- Il compito:
Riscrivi tutte le righe qui sotto cambiando "chart" in "graph" e lasciando invariato tutto il resto. Non includere le immagini nella risposta.

- Righe di dati:
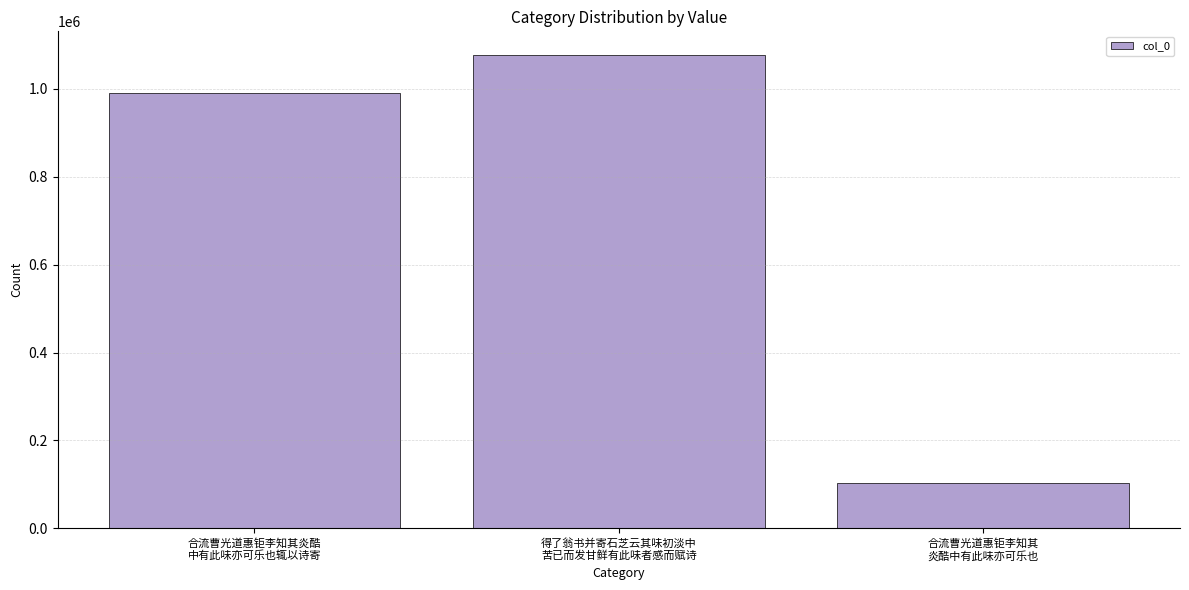

What is the value of the 1st bar from the left?

991964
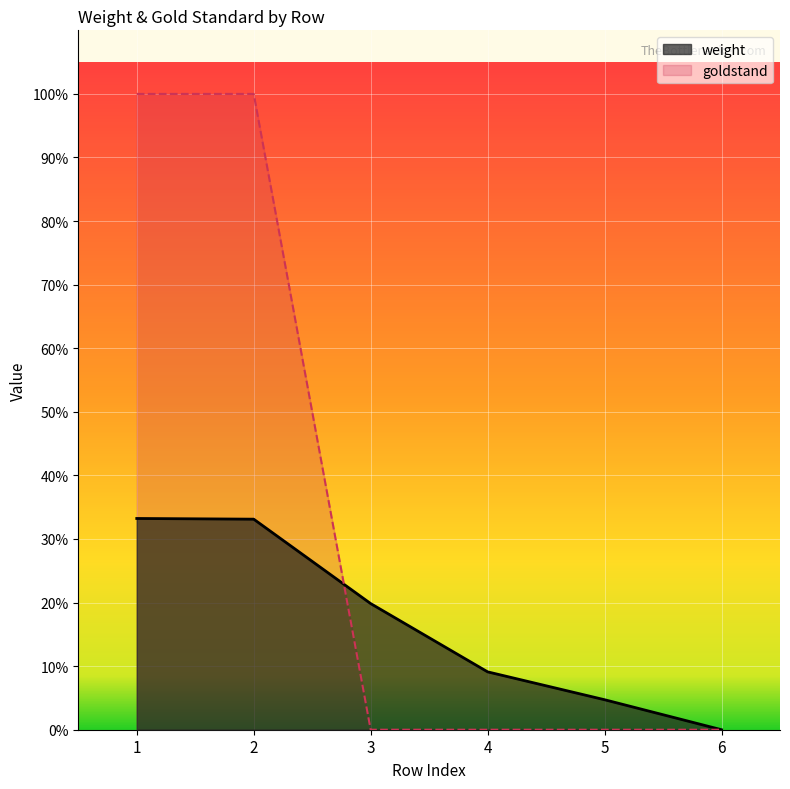

True or false: weight has more than 1 interior local peaks.

False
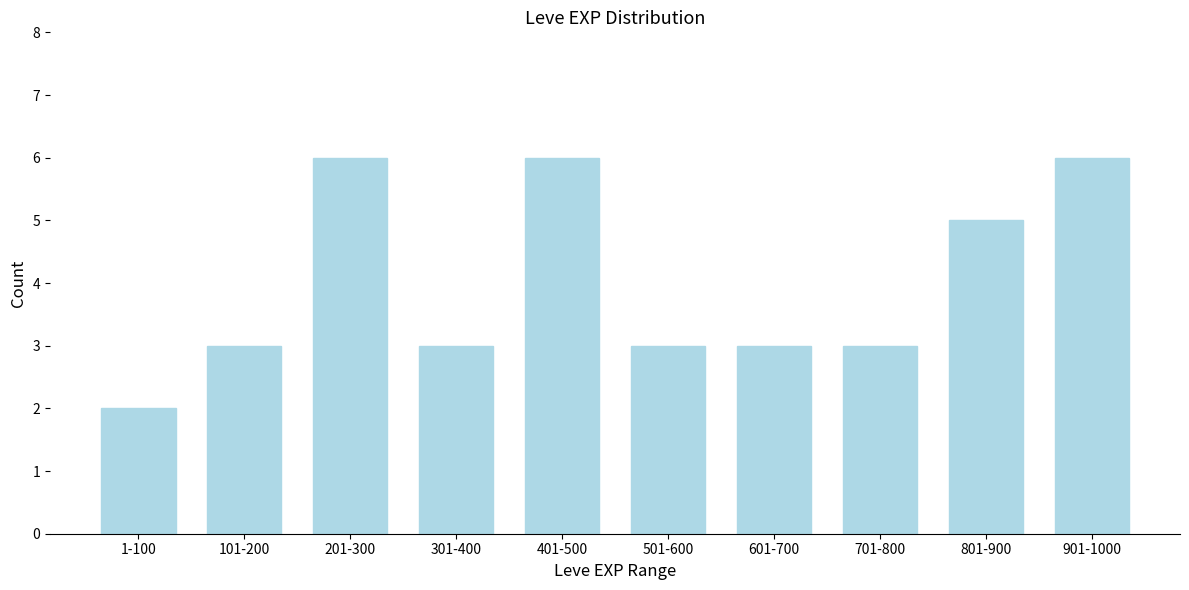

Reading left to right, transcribe all the data shown in this chart.

2	3	6	3	6	3	3	3	5	6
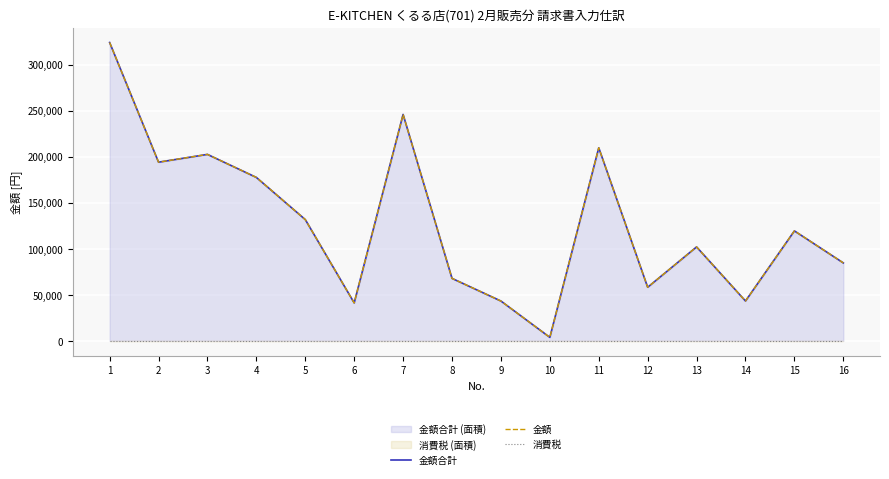

What is the average value of the 金額合計 series?

128007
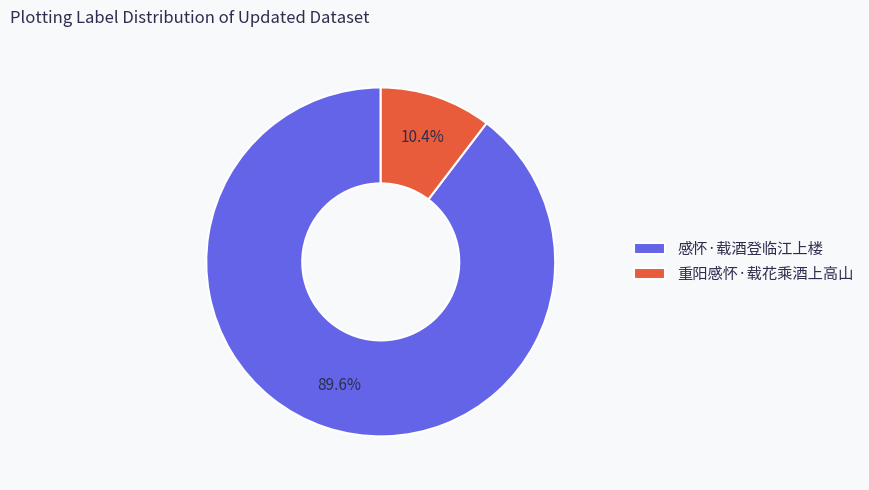

Which slice is the smallest?

重阳感怀·载花乘酒上高山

- Risultato finale:
What is the value of the 1st bar from the left?

991964

True or false: weight has more than 1 interior local peaks.

False

Reading left to right, transcribe all the data shown in this graph.

2	3	6	3	6	3	3	3	5	6

What is the average value of the 金額合計 series?

128007

Which slice is the smallest?

重阳感怀·载花乘酒上高山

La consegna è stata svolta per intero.